Kaleidoscope: Indian American Youth Perspectives & Reflections

Solstice Strategies: A New Light on Marketing

Tuesday, 16 Dec, 2025
(Photo courtesy Hans Patel)

By Aashna Shah 

In a school where everyone is busy juggling AP classes, clubs, and existential dread, a group of students decided they wanted to do more than just survive the academic chaos, they wanted to build something. That something became Solstice Strategies, a student-run marketing and strategy firm that’s already giving local businesses the digital makeover they didn’t know they needed. 

The idea came from a very Gen Z observation: why do so many local businesses have incredible services but online profiles that look like they haven’t been updated in years? At the same time, the school is packed with students who can run analytics, design campaigns, and pitch strategies in their sleep, but don’t have an outlet to actually use those skills. Solstice Strategies stepped in to fix both problems at once. 

But one of the firm’s biggest strengths isn’t just talent, it's identity. With co-presidents Ayushi and Hans, their social media director, and the rest of their crew who mostly come from South Asian backgrounds, Solstice carries a cultural backbone that fuels everything they do. They grew up in homes that treated academics like a lifestyle and entrepreneurship like a default setting. That upbringing shows in their precision, their work ethic, and their determination to help South Asian and immigrant-owned businesses that might not yet be fluent in marketing lingo or digital branding.

They understand the aunties running boutiques, the uncles running tutoring centers, the family friends launching side hustles, and they know exactly how to bring those businesses into the online world with confidence. Its cultural connection meets Gen-Z digital instinct, and it’s proving to be a powerful combination. 

Even though Solstice Strategies is still young, the firm already works with surprisingly serious clients. YRI, a research incubator backed by PhD scholars, turned to them for help to reach students interested in academic publishing. Apex Admit, a competitive college consulting initiative, tapped Solstice to help communicate its message to overwhelmed juniors and anxious parents. There’s no set theme to the companies they choose, but one pattern is clear: organizations grounded in education and ambition naturally gravitate toward Solstice's detail-oriented, data-smart approach. 

The best part? Every service is pro bono. For students, Solstice isn’t just another résumé line, it’s real-world experience with real stakes, real deadlines, and real clients who rely on them. For businesses, it’s an accessible entry point into modern marketing, without the usual price tag. 

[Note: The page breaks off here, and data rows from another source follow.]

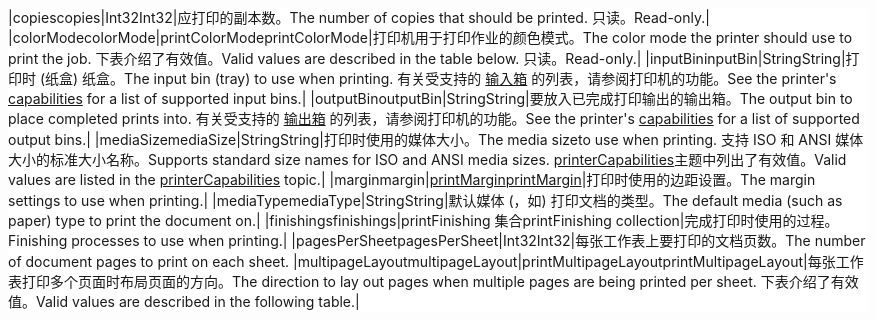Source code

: |<span data-ttu-id="c7dc9-137">copies</span><span class="sxs-lookup"><span data-stu-id="c7dc9-137">copies</span></span>|<span data-ttu-id="c7dc9-138">Int32</span><span class="sxs-lookup"><span data-stu-id="c7dc9-138">Int32</span></span>|<span data-ttu-id="c7dc9-139">应打印的副本数。</span><span class="sxs-lookup"><span data-stu-id="c7dc9-139">The number of copies that should be printed.</span></span> <span data-ttu-id="c7dc9-140">只读。</span><span class="sxs-lookup"><span data-stu-id="c7dc9-140">Read-only.</span></span>|
|<span data-ttu-id="c7dc9-141">colorMode</span><span class="sxs-lookup"><span data-stu-id="c7dc9-141">colorMode</span></span>|<span data-ttu-id="c7dc9-142">printColorMode</span><span class="sxs-lookup"><span data-stu-id="c7dc9-142">printColorMode</span></span>|<span data-ttu-id="c7dc9-143">打印机用于打印作业的颜色模式。</span><span class="sxs-lookup"><span data-stu-id="c7dc9-143">The color mode the printer should use to print the job.</span></span> <span data-ttu-id="c7dc9-144">下表介绍了有效值。</span><span class="sxs-lookup"><span data-stu-id="c7dc9-144">Valid values are described in the table below.</span></span> <span data-ttu-id="c7dc9-145">只读。</span><span class="sxs-lookup"><span data-stu-id="c7dc9-145">Read-only.</span></span>|
|<span data-ttu-id="c7dc9-146">inputBin</span><span class="sxs-lookup"><span data-stu-id="c7dc9-146">inputBin</span></span>|<span data-ttu-id="c7dc9-147">String</span><span class="sxs-lookup"><span data-stu-id="c7dc9-147">String</span></span>|<span data-ttu-id="c7dc9-148">打印时 (纸盒) 纸盒。</span><span class="sxs-lookup"><span data-stu-id="c7dc9-148">The input bin (tray) to use when printing.</span></span> <span data-ttu-id="c7dc9-149">有关受支持的 [输入箱](printercapabilities.md) 的列表，请参阅打印机的功能。</span><span class="sxs-lookup"><span data-stu-id="c7dc9-149">See the printer's [capabilities](printercapabilities.md) for a list of supported input bins.</span></span>|
|<span data-ttu-id="c7dc9-150">outputBin</span><span class="sxs-lookup"><span data-stu-id="c7dc9-150">outputBin</span></span>|<span data-ttu-id="c7dc9-151">String</span><span class="sxs-lookup"><span data-stu-id="c7dc9-151">String</span></span>|<span data-ttu-id="c7dc9-152">要放入已完成打印输出的输出箱。</span><span class="sxs-lookup"><span data-stu-id="c7dc9-152">The output bin to place completed prints into.</span></span> <span data-ttu-id="c7dc9-153">有关受支持的 [输出箱](printercapabilities.md) 的列表，请参阅打印机的功能。</span><span class="sxs-lookup"><span data-stu-id="c7dc9-153">See the printer's [capabilities](printercapabilities.md) for a list of supported output bins.</span></span>|
|<span data-ttu-id="c7dc9-154">mediaSize</span><span class="sxs-lookup"><span data-stu-id="c7dc9-154">mediaSize</span></span>|<span data-ttu-id="c7dc9-155">String</span><span class="sxs-lookup"><span data-stu-id="c7dc9-155">String</span></span>|<span data-ttu-id="c7dc9-156">打印时使用的媒体大小。</span><span class="sxs-lookup"><span data-stu-id="c7dc9-156">The media sizeto use when printing.</span></span> <span data-ttu-id="c7dc9-157">支持 ISO 和 ANSI 媒体大小的标准大小名称。</span><span class="sxs-lookup"><span data-stu-id="c7dc9-157">Supports standard size names for ISO and ANSI media sizes.</span></span> <span data-ttu-id="c7dc9-158">[printerCapabilities](printercapabilities.md#mediasizes-values)主题中列出了有效值。</span><span class="sxs-lookup"><span data-stu-id="c7dc9-158">Valid values are listed in the [printerCapabilities](printercapabilities.md#mediasizes-values) topic.</span></span>|
|<span data-ttu-id="c7dc9-159">margin</span><span class="sxs-lookup"><span data-stu-id="c7dc9-159">margin</span></span>|[<span data-ttu-id="c7dc9-160">printMargin</span><span class="sxs-lookup"><span data-stu-id="c7dc9-160">printMargin</span></span>](printmargin.md)|<span data-ttu-id="c7dc9-161">打印时使用的边距设置。</span><span class="sxs-lookup"><span data-stu-id="c7dc9-161">The margin settings to use when printing.</span></span>|
|<span data-ttu-id="c7dc9-162">mediaType</span><span class="sxs-lookup"><span data-stu-id="c7dc9-162">mediaType</span></span>|<span data-ttu-id="c7dc9-163">String</span><span class="sxs-lookup"><span data-stu-id="c7dc9-163">String</span></span>|<span data-ttu-id="c7dc9-164">默认媒体 (，如) 打印文档的类型。</span><span class="sxs-lookup"><span data-stu-id="c7dc9-164">The default media (such as paper) type to print the document on.</span></span>|
|<span data-ttu-id="c7dc9-165">finishings</span><span class="sxs-lookup"><span data-stu-id="c7dc9-165">finishings</span></span>|<span data-ttu-id="c7dc9-166">printFinishing 集合</span><span class="sxs-lookup"><span data-stu-id="c7dc9-166">printFinishing collection</span></span>|<span data-ttu-id="c7dc9-167">完成打印时使用的过程。</span><span class="sxs-lookup"><span data-stu-id="c7dc9-167">Finishing processes to use when printing.</span></span>|
|<span data-ttu-id="c7dc9-168">pagesPerSheet</span><span class="sxs-lookup"><span data-stu-id="c7dc9-168">pagesPerSheet</span></span>|<span data-ttu-id="c7dc9-169">Int32</span><span class="sxs-lookup"><span data-stu-id="c7dc9-169">Int32</span></span>|<span data-ttu-id="c7dc9-170">每张工作表上要打印的文档页数。</span><span class="sxs-lookup"><span data-stu-id="c7dc9-170">The number of document pages to print on each sheet.</span></span>
|<span data-ttu-id="c7dc9-171">multipageLayout</span><span class="sxs-lookup"><span data-stu-id="c7dc9-171">multipageLayout</span></span>|<span data-ttu-id="c7dc9-172">printMultipageLayout</span><span class="sxs-lookup"><span data-stu-id="c7dc9-172">printMultipageLayout</span></span>|<span data-ttu-id="c7dc9-173">每张工作表打印多个页面时布局页面的方向。</span><span class="sxs-lookup"><span data-stu-id="c7dc9-173">The direction to lay out pages when multiple pages are being printed per sheet.</span></span> <span data-ttu-id="c7dc9-174">下表介绍了有效值。</span><span class="sxs-lookup"><span data-stu-id="c7dc9-174">Valid values are described in the following table.</span></span>|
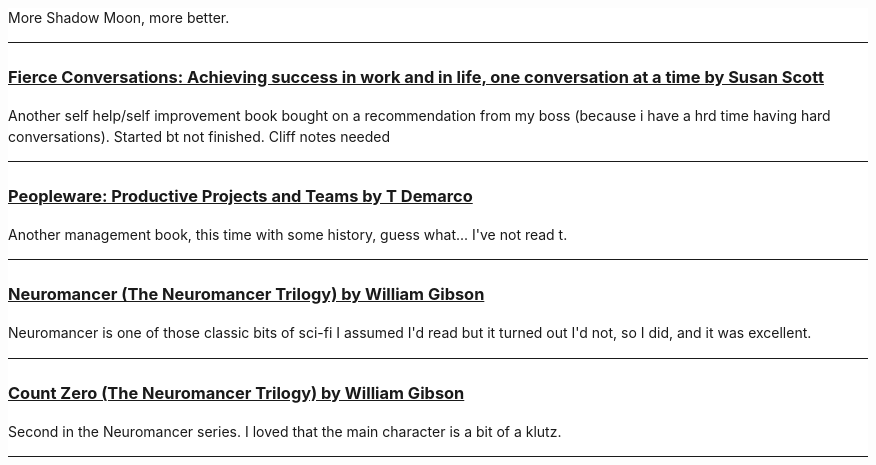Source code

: More Shadow Moon, more better.  

<iframe style="width:120px;height:240px;" marginwidth="0" marginheight="0" scrolling="no" frameborder="0" src="//ws-eu.amazon-adsystem.com/widgets/q?ServiceVersion=20070822&OneJS=1&Operation=GetAdHtml&MarketPlace=GB&source=ss&ref=as_ss_li_til&ad_type=product_link&tracking_id=wwwcoldclimat-21&marketplace=amazon&region=GB&placement=B01M0CTNFT&asins=B01M0CTNFT&linkId=ca52ab045079ed1127f5e59945ac1ad5&show_border=true&link_opens_in_new_window=true"></iframe>

---

### [Fierce Conversations: Achieving success in work and in life, one conversation at a time by Susan Scott](http://amzn.to/2DKC6R)

Another self help/self improvement book bought on a recommendation from my boss (because i have a hrd time having hard conversations).  Started bt not finished.  Cliff notes needed

<iframe style="width:120px;height:240px;" marginwidth="0" marginheight="0" scrolling="no" frameborder="0" src="//ws-eu.amazon-adsystem.com/widgets/q?ServiceVersion=20070822&OneJS=1&Operation=GetAdHtml&MarketPlace=GB&source=ss&ref=as_ss_li_til&ad_type=product_link&tracking_id=wwwcoldclimat-21&marketplace=amazon&region=GB&placement=B005SZ1PJW&asins=B005SZ1PJW&linkId=fce5733a5922d2f6a28bcefaf78c63a8&show_border=true&link_opens_in_new_window=true"></iframe>

---

### [Peopleware: Productive Projects and Teams by T Demarco](http://amzn.to/2DK1gQ6)
Another management book, this time with some history, guess what... I've not read t.

<iframe style="width:120px;height:240px;" marginwidth="0" marginheight="0" scrolling="no" frameborder="0" src="//ws-eu.amazon-adsystem.com/widgets/q?ServiceVersion=20070822&OneJS=1&Operation=GetAdHtml&MarketPlace=GB&source=ss&ref=as_ss_li_til&ad_type=product_link&tracking_id=wwwcoldclimat-21&marketplace=amazon&region=GB&placement=0932633056&asins=0932633056&linkId=d45b6713f24486de3de10e5a16e910e5&show_border=true&link_opens_in_new_window=true"></iframe>

---
### [Neuromancer (The Neuromancer Trilogy) by William Gibson](http://amzn.to/2DKCijH)
Neuromancer is one of those classic bits of sci-fi I assumed I'd read but it turned out I'd not, so I did, and it was excellent.

<iframe style="width:120px;height:240px;" marginwidth="0" marginheight="0" scrolling="no" frameborder="0" src="//ws-eu.amazon-adsystem.com/widgets/q?ServiceVersion=20070822&OneJS=1&Operation=GetAdHtml&MarketPlace=GB&source=ss&ref=as_ss_li_til&ad_type=product_link&tracking_id=wwwcoldclimat-21&marketplace=amazon&region=GB&placement=B01BKS2X0K&asins=B01BKS2X0K&linkId=9cf27fe05c767da0e34a448391a14e33&show_border=true&link_opens_in_new_window=true"></iframe>

---
### [Count Zero (The Neuromancer Trilogy) by William Gibson](http://amzn.to/2ClAMbf)
Second in the Neuromancer series.  I loved that the main character is a bit of a klutz.

<iframe style="width:120px;height:240px;" marginwidth="0" marginheight="0" scrolling="no" frameborder="0" src="//ws-eu.amazon-adsystem.com/widgets/q?ServiceVersion=20070822&OneJS=1&Operation=GetAdHtml&MarketPlace=GB&source=ss&ref=as_ss_li_til&ad_type=product_link&tracking_id=wwwcoldclimat-21&marketplace=amazon&region=GB&placement=B01BKS2X3W&asins=B01BKS2X3W&linkId=1c0940fb8ad19dd62ba78b99df5eef7b&show_border=true&link_opens_in_new_window=true"></iframe>

---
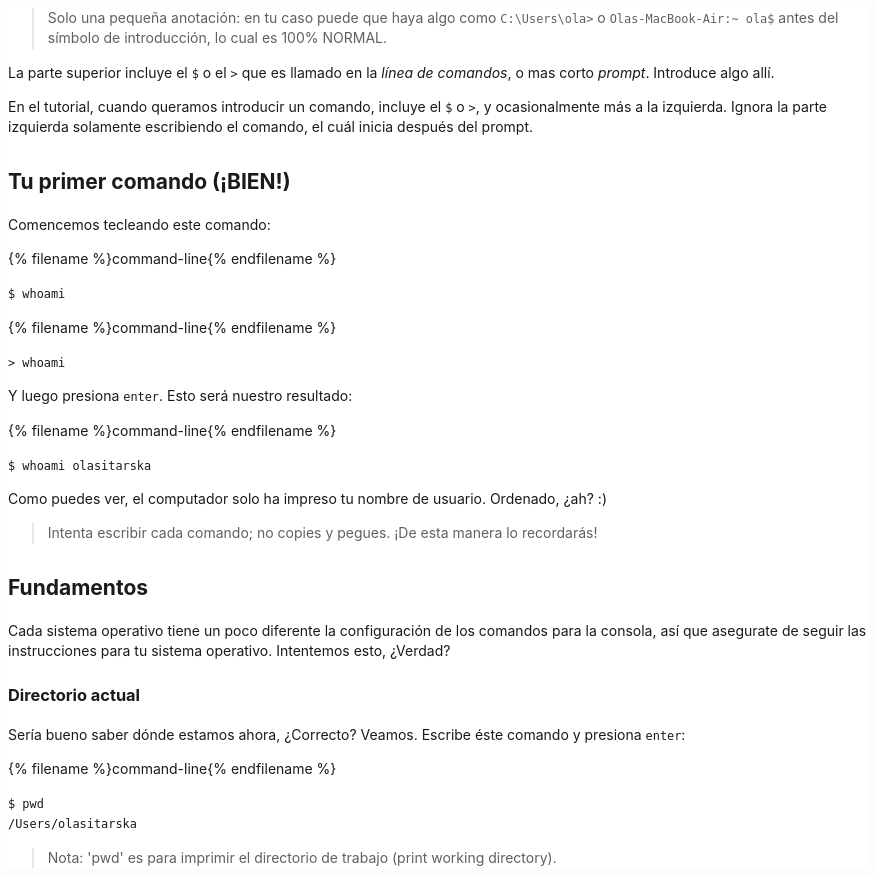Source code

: > Solo una pequeña anotación: en tu caso puede que haya algo como `C:\Users\ola>` o `Olas-MacBook-Air:~ ola$` antes del símbolo de introducción, lo cual es 100% NORMAL.

La parte superior incluye el `$` o el `>` que es llamado en la *línea de comandos*, o mas corto *prompt*. Introduce algo allí.

En el tutorial, cuando queramos introducir un comando, incluye el `$` o `>`, y ocasionalmente más a la izquierda. Ignora la parte izquierda solamente escribiendo el comando, el cuál inicia después del prompt.

## Tu primer comando (¡BIEN!)

Comencemos tecleando este comando:



{% filename %}command-line{% endfilename %}

    $ whoami
    





{% filename %}command-line{% endfilename %}

    > whoami
    



Y luego presiona `enter`. Esto será nuestro resultado:

{% filename %}command-line{% endfilename %}

    $ whoami olasitarska
    

Como puedes ver, el computador solo ha impreso tu nombre de usuario. Ordenado, ¿ah? :)

> Intenta escribir cada comando; no copies y pegues. ¡De esta manera lo recordarás!

## Fundamentos

Cada sistema operativo tiene un poco diferente la configuración de los comandos para la consola, así que asegurate de seguir las instrucciones para tu sistema operativo. Intentemos esto, ¿Verdad?

### Directorio actual

Sería bueno saber dónde estamos ahora, ¿Correcto? Veamos. Escribe éste comando y presiona `enter`:



{% filename %}command-line{% endfilename %}

    $ pwd
    /Users/olasitarska
    

> Nota: 'pwd' es para imprimir el directorio de trabajo (print working directory).



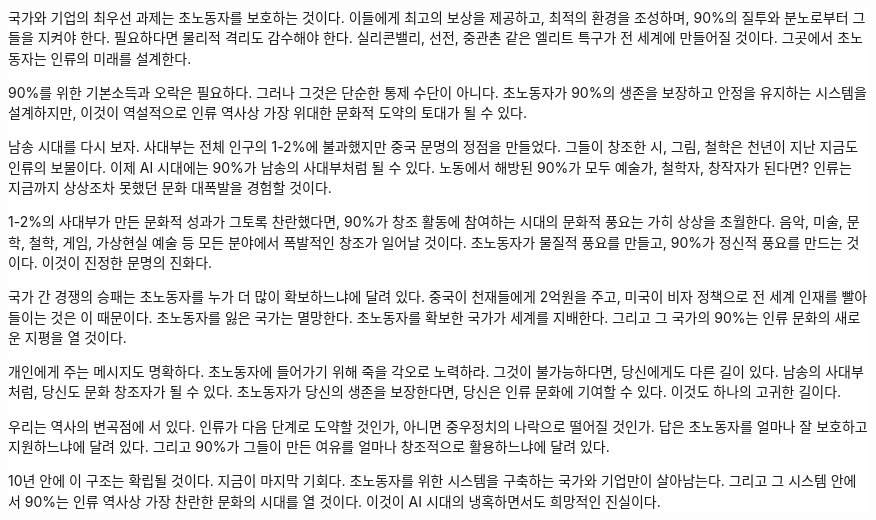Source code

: 국가와 기업의 최우선 과제는 초노동자를 보호하는 것이다. 이들에게 최고의 보상을 제공하고, 최적의 환경을 조성하며, 90%의 질투와 분노로부터 그들을 지켜야 한다. 필요하다면 물리적 격리도 감수해야 한다. 실리콘밸리, 선전, 중관촌 같은 엘리트 특구가 전 세계에 만들어질 것이다. 그곳에서 초노동자는 인류의 미래를 설계한다.

90%를 위한 기본소득과 오락은 필요하다. 그러나 그것은 단순한 통제 수단이 아니다. 초노동자가 90%의 생존을 보장하고 안정을 유지하는 시스템을 설계하지만, 이것이 역설적으로 인류 역사상 가장 위대한 문화적 도약의 토대가 될 수 있다.

남송 시대를 다시 보자. 사대부는 전체 인구의 1-2%에 불과했지만 중국 문명의 정점을 만들었다. 그들이 창조한 시, 그림, 철학은 천년이 지난 지금도 인류의 보물이다. 이제 AI 시대에는 90%가 남송의 사대부처럼 될 수 있다. 노동에서 해방된 90%가 모두 예술가, 철학자, 창작자가 된다면? 인류는 지금까지 상상조차 못했던 문화 대폭발을 경험할 것이다.

1-2%의 사대부가 만든 문화적 성과가 그토록 찬란했다면, 90%가 창조 활동에 참여하는 시대의 문화적 풍요는 가히 상상을 초월한다. 음악, 미술, 문학, 철학, 게임, 가상현실 예술 등 모든 분야에서 폭발적인 창조가 일어날 것이다. 초노동자가 물질적 풍요를 만들고, 90%가 정신적 풍요를 만드는 것이다. 이것이 진정한 문명의 진화다.

국가 간 경쟁의 승패는 초노동자를 누가 더 많이 확보하느냐에 달려 있다. 중국이 천재들에게 2억원을 주고, 미국이 비자 정책으로 전 세계 인재를 빨아들이는 것은 이 때문이다. 초노동자를 잃은 국가는 멸망한다. 초노동자를 확보한 국가가 세계를 지배한다. 그리고 그 국가의 90%는 인류 문화의 새로운 지평을 열 것이다.

개인에게 주는 메시지도 명확하다. 초노동자에 들어가기 위해 죽을 각오로 노력하라. 그것이 불가능하다면, 당신에게도 다른 길이 있다. 남송의 사대부처럼, 당신도 문화 창조자가 될 수 있다. 초노동자가 당신의 생존을 보장한다면, 당신은 인류 문화에 기여할 수 있다. 이것도 하나의 고귀한 길이다.

우리는 역사의 변곡점에 서 있다. 인류가 다음 단계로 도약할 것인가, 아니면 중우정치의 나락으로 떨어질 것인가. 답은 초노동자를 얼마나 잘 보호하고 지원하느냐에 달려 있다. 그리고 90%가 그들이 만든 여유를 얼마나 창조적으로 활용하느냐에 달려 있다.

10년 안에 이 구조는 확립될 것이다. 지금이 마지막 기회다. 초노동자를 위한 시스템을 구축하는 국가와 기업만이 살아남는다. 그리고 그 시스템 안에서 90%는 인류 역사상 가장 찬란한 문화의 시대를 열 것이다. 이것이 AI 시대의 냉혹하면서도 희망적인 진실이다.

Solstice Strategies might still be early in its story, but the impact is unmistakable. What started as an idea between classmates has turned into a youth-powered, South Asian-driven force helping businesses level up. And if this is just the sunrise, their full solstice moment is still ahead, and it’s going to be bright.

Aashna Shah is an Indian American sophomore at Syosset High School interested in business, fashion, and storytelling. She hopes to use fashion as a pathway to uplift underserved communities. She also serves as the Submission Coordinator for Kaleidoscope, where she helps curate and elevate youth voices through storytelling.